▸ Problem
Which democracies does the passage on metadata retention say had not legislated for mass metadata collection?

▸ Given passage
= = =
The Minister for Law Enforcement and Cybersecurity, Angus Taylor, foreshadowed this week that the Turnbull government will continue to pursue new law-enforcement powers that would allow authorities access to encrypted digital data in the fight against terrorism, organised crime and online crime, such as cyber fraud and child exploitation.

To assess the worthiness of this pursuit, it is useful to review the developments in the past six years regarding the government-mandated collection and storage of mass electronic data, referred to as “metadata”.

Read more: Police want to read encrypted messages, but they already have significant power to access our data

Mass metadata collection

Metadata does not contain content. It is simply information about the digital links involved in communications, the location of the caller and receiver, the date and time of the calls, and the length of the conversation. It includes data pertaining to short messaging service (SMS) text messages, and the Internet Protocol (IP) addresses of users’ devices.

Twenty-one law enforcement agencies have been granted access to track and retain metadata. Given the ubiquity of smartphones and other portable devices, these agencies can find an enormously rich trail of information regarding users’ locations, calls and networks.

Metadata retention emerged as a potential strategy with the release in 2013 of the report of the Joint Committee on Intelligence and Security. The Committee noted that such a scheme would be of “significant utility” to national security agencies.

The government responded in due course. In October 2015 new laws came into force requiring telecommunications service providers to retain and store their metadata for two years so that it remained available for analysis.

The prime minister at the time, Tony Abbott, explained the decision thus:

To help combat terrorism at home and deter Australians from committing terrorist acts abroad, we need to ensure our security agencies are resourced properly and have the powers to respond to evolving threats and technological change.

The government sought to allay any concerns about executive “overreach” by giving a role to the Commonwealth Ombudsman to assess an agency’s compliance with its legislative mandate.

Concerns at the time

There were several other concerns raised at the time of the passage of the legislation. The key one was that it had the potential to erode the very democratic freedoms that governments are duty bound to protect, such as freedom of political association. It was pointed out that democracies such as France, Germany and Israel had not legislated for mass metadata collection.

Moreover, in addition to general privacy unease, there was a concern that there was no guarantee that our allies – when analysing Australian metadata – would preserve the privacy safeguards set out under Australian law.

Read more: Metadata and the law: what your smartphone really says about you

Hackles were again raised when, in April 2017, an Australian Federal Police operative sought and acquired the call records of an Australian journalist without a warrant.

The AFP Commissioner, Andrew Colvin, quickly acted to alert the media and to offer the opinion that there was no ill will or bad intent. While this assurance was comforting, the ease with which the access was obtained was, for observers, a problem.
= = =
Named joint coordinates

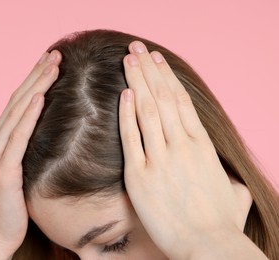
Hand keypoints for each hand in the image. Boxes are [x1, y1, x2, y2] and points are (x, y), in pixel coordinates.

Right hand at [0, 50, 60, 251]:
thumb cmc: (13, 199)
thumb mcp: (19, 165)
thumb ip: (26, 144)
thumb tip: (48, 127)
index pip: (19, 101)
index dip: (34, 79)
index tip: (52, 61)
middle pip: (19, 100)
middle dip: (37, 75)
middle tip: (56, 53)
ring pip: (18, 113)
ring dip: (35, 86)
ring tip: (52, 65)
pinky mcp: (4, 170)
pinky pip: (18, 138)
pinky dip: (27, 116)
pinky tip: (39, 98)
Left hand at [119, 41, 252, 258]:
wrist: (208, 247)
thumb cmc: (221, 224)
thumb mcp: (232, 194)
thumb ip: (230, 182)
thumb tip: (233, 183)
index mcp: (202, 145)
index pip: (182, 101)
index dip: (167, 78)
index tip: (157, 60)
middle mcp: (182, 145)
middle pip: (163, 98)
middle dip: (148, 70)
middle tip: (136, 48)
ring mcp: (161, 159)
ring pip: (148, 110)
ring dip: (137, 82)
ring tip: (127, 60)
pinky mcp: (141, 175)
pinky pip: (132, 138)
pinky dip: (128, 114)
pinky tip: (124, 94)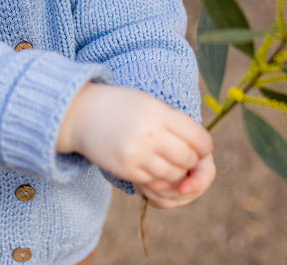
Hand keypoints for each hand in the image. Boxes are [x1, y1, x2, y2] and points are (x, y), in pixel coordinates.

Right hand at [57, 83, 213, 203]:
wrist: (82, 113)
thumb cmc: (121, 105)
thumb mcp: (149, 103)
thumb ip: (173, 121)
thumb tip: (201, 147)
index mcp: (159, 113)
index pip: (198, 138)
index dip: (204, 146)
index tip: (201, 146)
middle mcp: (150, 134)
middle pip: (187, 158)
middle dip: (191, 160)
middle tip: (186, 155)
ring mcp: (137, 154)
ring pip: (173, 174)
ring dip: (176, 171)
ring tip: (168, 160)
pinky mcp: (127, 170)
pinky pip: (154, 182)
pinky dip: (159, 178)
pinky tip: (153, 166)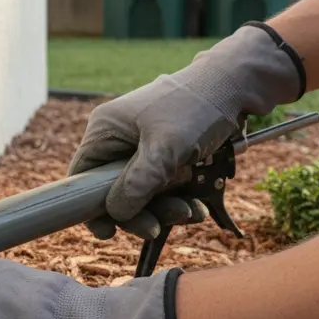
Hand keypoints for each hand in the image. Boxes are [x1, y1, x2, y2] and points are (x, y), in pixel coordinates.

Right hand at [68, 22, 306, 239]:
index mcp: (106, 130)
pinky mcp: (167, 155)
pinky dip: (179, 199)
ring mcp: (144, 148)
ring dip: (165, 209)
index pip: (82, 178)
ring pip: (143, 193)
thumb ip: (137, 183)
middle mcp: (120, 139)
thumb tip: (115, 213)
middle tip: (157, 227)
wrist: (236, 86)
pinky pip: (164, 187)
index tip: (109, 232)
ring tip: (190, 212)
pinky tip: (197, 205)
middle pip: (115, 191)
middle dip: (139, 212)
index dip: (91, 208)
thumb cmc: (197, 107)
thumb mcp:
= = =
▸ Output of the task
France, Germany and Israel.